Today, Bloomberg Law published a news piece suggesting that AI-generated code might soon face copyright lawsuits.
Honestly, my first thought was: Finally, someone’s talking about this.

You’ve heard of “Vibe Coding,” right? It’s where you casually describe what you want to an AI, and it spits out code for you.
Super efficient, but here’s the catch—who owns that code?
Under current copyright law, only human-created works count. AI-generated stuff? Legally, it might be considered “ownerless.”

There are three major pitfalls here:
1. Tech ethics just got flipped on its head.
Traditionally, copyright defaulted to the programmer. Now, the AI is the “primary author,” and humans are more like “requirement specifiers.”
Lawyers must be losing sleep—how do you issue a copyright certificate to an AI?

2. The law might need a rewrite.
The U.S. Copyright Office made it clear last year: “Purely AI-generated content isn’t protected.”
But reality is messier. Most AI-generated code includes human tweaks. So, how much is protected? Where’s the line?
We might end up borrowing from the music industry, with “AI code royalty splits.”

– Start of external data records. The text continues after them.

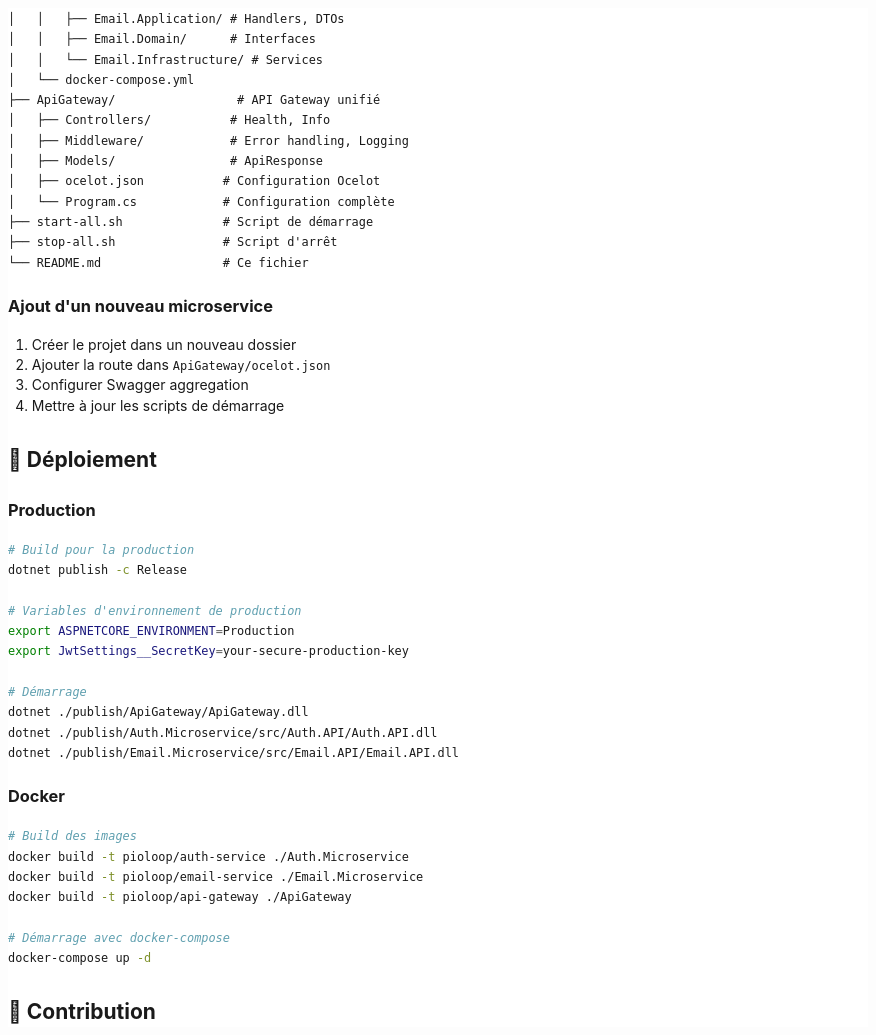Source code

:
 ```
│   │   ├── Email.Application/ # Handlers, DTOs
│   │   ├── Email.Domain/      # Interfaces
│   │   └── Email.Infrastructure/ # Services
│   └── docker-compose.yml
├── ApiGateway/                 # API Gateway unifié
│   ├── Controllers/           # Health, Info
│   ├── Middleware/            # Error handling, Logging
│   ├── Models/                # ApiResponse
│   ├── ocelot.json           # Configuration Ocelot
│   └── Program.cs            # Configuration complète
├── start-all.sh              # Script de démarrage
├── stop-all.sh               # Script d'arrêt
└── README.md                 # Ce fichier
```

### Ajout d'un nouveau microservice
1. Créer le projet dans un nouveau dossier
2. Ajouter la route dans `ApiGateway/ocelot.json`
3. Configurer Swagger aggregation
4. Mettre à jour les scripts de démarrage

## 🚀 Déploiement

### Production
```bash
# Build pour la production
dotnet publish -c Release

# Variables d'environnement de production
export ASPNETCORE_ENVIRONMENT=Production
export JwtSettings__SecretKey=your-secure-production-key

# Démarrage
dotnet ./publish/ApiGateway/ApiGateway.dll
dotnet ./publish/Auth.Microservice/src/Auth.API/Auth.API.dll
dotnet ./publish/Email.Microservice/src/Email.API/Email.API.dll
```

### Docker
```bash
# Build des images
docker build -t pioloop/auth-service ./Auth.Microservice
docker build -t pioloop/email-service ./Email.Microservice
docker build -t pioloop/api-gateway ./ApiGateway

# Démarrage avec docker-compose
docker-compose up -d
```

## 🤝 Contribution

3. Businesses are in for a rough ride.
Every AI coding tool today boasts “one-click code generation.”
But if a court rules that AI code isn’t protected

Startups that raised hundreds of millions could see their valuations nosedive overnight.

The craziest part? Reality is outpacing the law.
I know a team that built an app in three days using AI.
80% of the code was AI-generated, and they can’t even pinpoint which parts count as their “original work.”
If someone copies it, the court might as well flip a coin to decide.

Some dismiss this as paranoia: “If the code works, who cares who wrote it?”
But the business world doesn’t operate that way.
Last year, GitHub Copilot faced a class-action lawsuit for allegedly generating infringing code.
It settled, but that was just the first raindrop before the storm.

Right now, two groups are probably sweating the most:

  1. Those filing patents for AI-generated code—only to have the patent office reject them.
  2. Investors—imagine backing a tech that the law refuses to recognize. Talk about burning money.

Truth is, there’s no quick fix.
The law always lags behind tech, but this gap is huge.
I’ll bet fifty cents: within two years, we’ll see the “landmark AI code copyright case.”
When that happens, it won’t just be the tech world watching—the entire internet industry will be holding its breath.